With advancements in hardware and software technology, simulation is being used extensively in different fields of science, engineering and beyond. In mechanical engineering and part design, virtual prototyping is no exception. Designers and engineers use computer simulations on their 3D models, drastically reducing the number of actual prototypes which are expensive and time-consuming to make and test. Because virtual prototyping is fast and efficient, engineers can examine more alternative designs, the “what-if” scenarios, leading to better products and improved overall productivity and efficiency.
When deciding on the type of simulation to perform, you have to have an idea of the possible modes of failure or examine all potential modes to see which one the particular design is susceptible to. Design for strength, for life, or addressing thermal issues are examples of such design criteria.
Among the many types of simulation for mechanical Finite Element Analysis (FEA), a linear static analysis is the most commonly used. You basically have a part or assembly that is subjected to some sort of load and the scope is to examine whether your design is strong enough to resist those forces and how it could be improved. By better understanding your design, you can remove material from locations where it is not being utilized, strengthen regions with high stress, and improve overall design functionality.
How to conduct a linear static analysis
The steps to complete a linear static analysis are quite straightforward. Starting with a prepared CAD model for simulation, you assign materials for all the parts with their respective properties available from the material library. Then you define boundary conditions, which include supports, ie, the effect of those parts on the boundary that you are not modeling, as well as the loads applied. At this point, have the software mesh the model, which breaks the system down into smaller pieces. This, technically speaking, is the discretization of a continuum into a set of finite elements. Now you can run the solver and lastly, post-process the results.

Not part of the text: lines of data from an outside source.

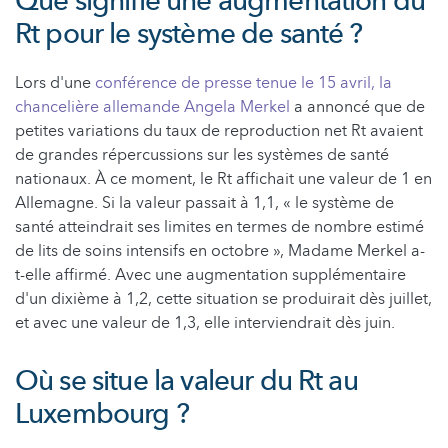
Que signifie une augmentation du
Rt pour le système de santé ?
Lors d'une
conférence de presse tenue le 15 avril, la
chancelière allemande Angela Merkel
a annoncé que de
petites variations du taux de reproduction net Rt avaient
de grandes répercussions sur les systèmes de santé
nationaux. À ce moment, le Rt affichait une valeur de 1 en
Allemagne. Si la valeur passait à 1,1, « le système de
santé atteindrait ses limites en termes de nombre estimé
de lits de soins intensifs en octobre », Madame Merkel a-
t-elle affirmé. Avec une augmentation supplémentaire
d'un dixième à 1,2, cette situation se produirait dès juillet,
et avec une valeur de 1,3, elle interviendrait dès juin.
Où se situe la valeur du Rt au
Luxembourg ?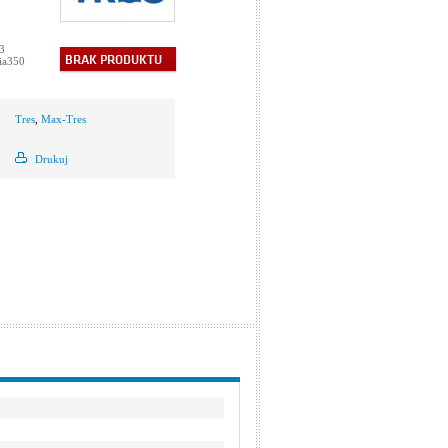
3
BRAK PRODUKTU
ia350
Tres
,
Max-Tres
Drukuj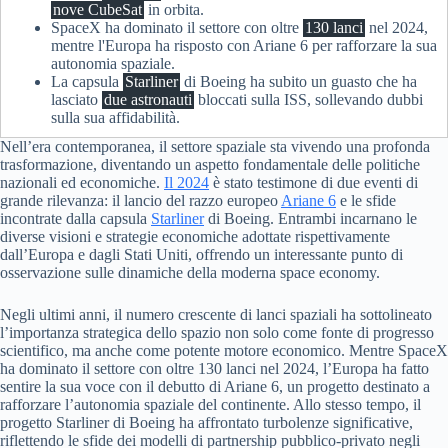
nove CubeSat
in orbita.
SpaceX ha dominato il settore con oltre
130 lanci
nel 2024,
mentre l'Europa ha risposto con Ariane 6 per rafforzare la sua
autonomia spaziale.
La capsula
Starliner
di Boeing ha subito un guasto che ha
lasciato
due astronauti
bloccati sulla ISS, sollevando dubbi
sulla sua affidabilità.
Nell’era contemporanea, il settore spaziale sta vivendo una profonda
trasformazione, diventando un aspetto fondamentale delle politiche
nazionali ed economiche.
Il 2024
è stato testimone di due eventi di
grande rilevanza: il lancio del razzo europeo
Ariane 6
e le sfide
incontrate dalla capsula
Starliner
di Boeing. Entrambi incarnano le
diverse visioni e strategie economiche adottate rispettivamente
dall’Europa e dagli Stati Uniti, offrendo un interessante punto di
osservazione sulle dinamiche della moderna space economy.
Negli ultimi anni, il numero crescente di lanci spaziali ha sottolineato
l’importanza strategica dello spazio non solo come fonte di progresso
scientifico, ma anche come potente motore economico. Mentre SpaceX
ha dominato il settore con oltre 130 lanci nel 2024, l’Europa ha fatto
sentire la sua voce con il debutto di Ariane 6, un progetto destinato a
rafforzare l’autonomia spaziale del continente. Allo stesso tempo, il
progetto Starliner di Boeing ha affrontato turbolenze significative,
riflettendo le sfide dei modelli di partnership pubblico-privato negli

A linear static analysis is based on some assumptions which we are not getting into in this short blog post. It is important to understand that although this type of analysis is typically the first you perform, you may need to perform some more advanced analyses later to capture the behavior more accurately.
SOLIDWORKS Simulation has a wide range of different products that capture a variety of simulation capabilities. These analysis modules are bundled into different product groups so that they offer users practical solutions for their simulation needs. SOLIDWORKS Simulation Standard is one such bundle that includes static analysis in addition to some other practical modules that address other issues designers are faced with.